%%

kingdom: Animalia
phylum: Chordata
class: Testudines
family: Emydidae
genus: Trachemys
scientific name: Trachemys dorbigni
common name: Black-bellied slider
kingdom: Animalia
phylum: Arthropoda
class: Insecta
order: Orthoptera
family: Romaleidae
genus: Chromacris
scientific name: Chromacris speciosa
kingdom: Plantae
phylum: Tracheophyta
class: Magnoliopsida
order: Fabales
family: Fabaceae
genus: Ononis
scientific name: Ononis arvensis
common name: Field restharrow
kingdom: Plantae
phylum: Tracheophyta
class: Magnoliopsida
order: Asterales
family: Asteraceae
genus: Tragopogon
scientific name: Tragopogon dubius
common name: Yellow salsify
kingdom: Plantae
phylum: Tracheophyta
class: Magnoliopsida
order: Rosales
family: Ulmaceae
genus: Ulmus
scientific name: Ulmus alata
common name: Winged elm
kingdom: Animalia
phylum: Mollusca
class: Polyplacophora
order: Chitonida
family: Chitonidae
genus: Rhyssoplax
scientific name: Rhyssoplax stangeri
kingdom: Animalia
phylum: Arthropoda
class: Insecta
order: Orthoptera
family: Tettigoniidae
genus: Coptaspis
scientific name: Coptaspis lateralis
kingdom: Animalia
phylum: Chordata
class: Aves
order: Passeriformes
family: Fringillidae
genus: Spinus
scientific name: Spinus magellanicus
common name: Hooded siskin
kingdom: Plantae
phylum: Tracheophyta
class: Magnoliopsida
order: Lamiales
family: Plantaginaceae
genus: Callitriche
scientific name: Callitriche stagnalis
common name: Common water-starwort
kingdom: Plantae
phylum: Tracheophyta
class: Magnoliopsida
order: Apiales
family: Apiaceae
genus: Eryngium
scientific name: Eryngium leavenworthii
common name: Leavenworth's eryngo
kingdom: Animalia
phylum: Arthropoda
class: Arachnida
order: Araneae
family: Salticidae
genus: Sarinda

%%

Written problem:
Repeat every line of the data above word for word, keeping the same order.

Solution for this problem:
kingdom: Animalia
phylum: Chordata
class: Testudines
family: Emydidae
genus: Trachemys
scientific name: Trachemys dorbigni
common name: Black-bellied slider
kingdom: Animalia
phylum: Arthropoda
class: Insecta
order: Orthoptera
family: Romaleidae
genus: Chromacris
scientific name: Chromacris speciosa
kingdom: Plantae
phylum: Tracheophyta
class: Magnoliopsida
order: Fabales
family: Fabaceae
genus: Ononis
scientific name: Ononis arvensis
common name: Field restharrow
kingdom: Plantae
phylum: Tracheophyta
class: Magnoliopsida
order: Asterales
family: Asteraceae
genus: Tragopogon
scientific name: Tragopogon dubius
common name: Yellow salsify
kingdom: Plantae
phylum: Tracheophyta
class: Magnoliopsida
order: Rosales
family: Ulmaceae
genus: Ulmus
scientific name: Ulmus alata
common name: Winged elm
kingdom: Animalia
phylum: Mollusca
class: Polyplacophora
order: Chitonida
family: Chitonidae
genus: Rhyssoplax
scientific name: Rhyssoplax stangeri
kingdom: Animalia
phylum: Arthropoda
class: Insecta
order: Orthoptera
family: Tettigoniidae
genus: Coptaspis
scientific name: Coptaspis lateralis
kingdom: Animalia
phylum: Chordata
class: Aves
order: Passeriformes
family: Fringillidae
genus: Spinus
scientific name: Spinus magellanicus
common name: Hooded siskin
kingdom: Plantae
phylum: Tracheophyta
class: Magnoliopsida
order: Lamiales
family: Plantaginaceae
genus: Callitriche
scientific name: Callitriche stagnalis
common name: Common water-starwort
kingdom: Plantae
phylum: Tracheophyta
class: Magnoliopsida
order: Apiales
family: Apiaceae
genus: Eryngium
scientific name: Eryngium leavenworthii
common name: Leavenworth's eryngo
kingdom: Animalia
phylum: Arthropoda
class: Arachnida
order: Araneae
family: Salticidae
genus: Sarinda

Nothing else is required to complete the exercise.